TO DO: Your answer must consist of one number: how many lines in the records contain "source".

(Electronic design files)

···

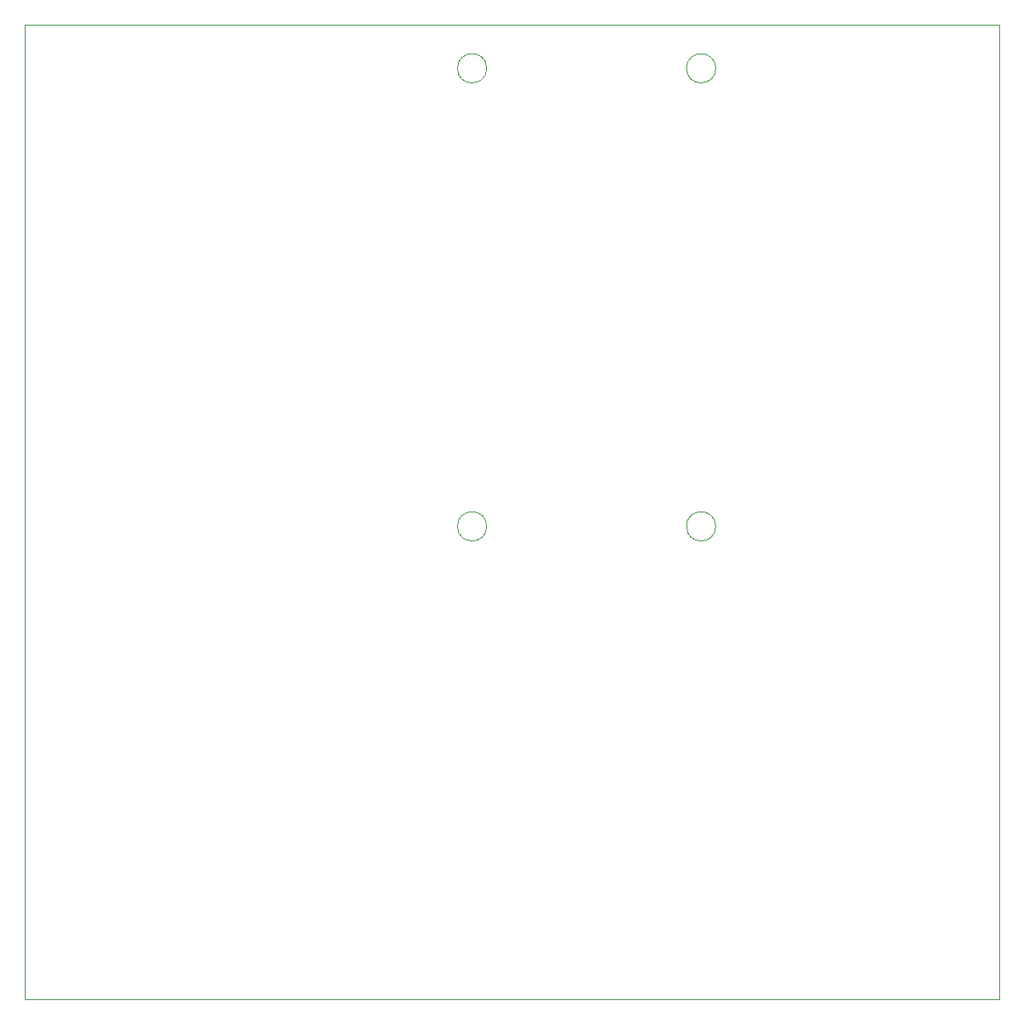
<source format=gbr>
%TF.GenerationSoftware,KiCad,Pcbnew,9.0.6*%
%TF.CreationDate,2025-11-27T10:25:12-05:00*%
%TF.ProjectId,Proyecto 2,50726f79-6563-4746-9f20-322e6b696361,rev?*%
%TF.SameCoordinates,Original*%
%TF.FileFunction,Profile,NP*%
%FSLAX46Y46*%
G04 Gerber Fmt 4.6, Leading zero omitted, Abs format (unit mm)*
G04 Created by KiCad (PCBNEW 9.0.6) date 2025-11-27 10:25:12*
%MOMM*%
%LPD*%
G01*
G04 APERTURE LIST*
%TA.AperFunction,Profile*%
%ADD10C,0.050000*%
%TD*%
%TA.AperFunction,Profile*%
%ADD11C,0.100000*%
%TD*%
G04 APERTURE END LIST*
D10*
X110500000Y-34500000D02*
X210500000Y-34500000D01*
X210500000Y-134500000D01*
X110500000Y-134500000D01*
X110500000Y-34500000D01*
D11*
%TO.C,U3*%
X157911595Y-38962091D02*
G75*
G02*
X154911595Y-38962091I-1500000J0D01*
G01*
X154911595Y-38962091D02*
G75*
G02*
X157911595Y-38962091I1500000J0D01*
G01*
X157911595Y-85962091D02*
G75*
G02*
X154911595Y-85962091I-1500000J0D01*
G01*
X154911595Y-85962091D02*
G75*
G02*
X157911595Y-85962091I1500000J0D01*
G01*
X181411595Y-38962091D02*
G75*
G02*
X178411595Y-38962091I-1500000J0D01*
G01*
X178411595Y-38962091D02*
G75*
G02*
X181411595Y-38962091I1500000J0D01*
G01*
X181411595Y-85962091D02*
G75*
G02*
X178411595Y-85962091I-1500000J0D01*
G01*
X178411595Y-85962091D02*
G75*
G02*
X181411595Y-85962091I1500000J0D01*
G01*
%TD*%
M02*

</source>
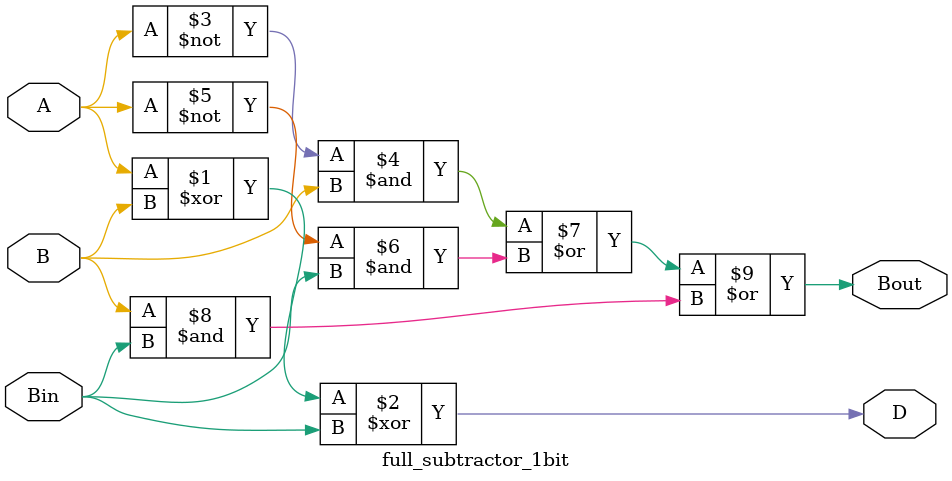
<source format=v>
`timescale 1ns / 1ps
module full_subtractor_1bit(
	input A,B,Bin,
	output D, Bout
    );
assign D = A^B^Bin;
assign Bout = (~A&B) | (~A&Bin) | (B&Bin); 
endmodule

</source>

···

OUTPUT FOR THIS EXERCISE: 4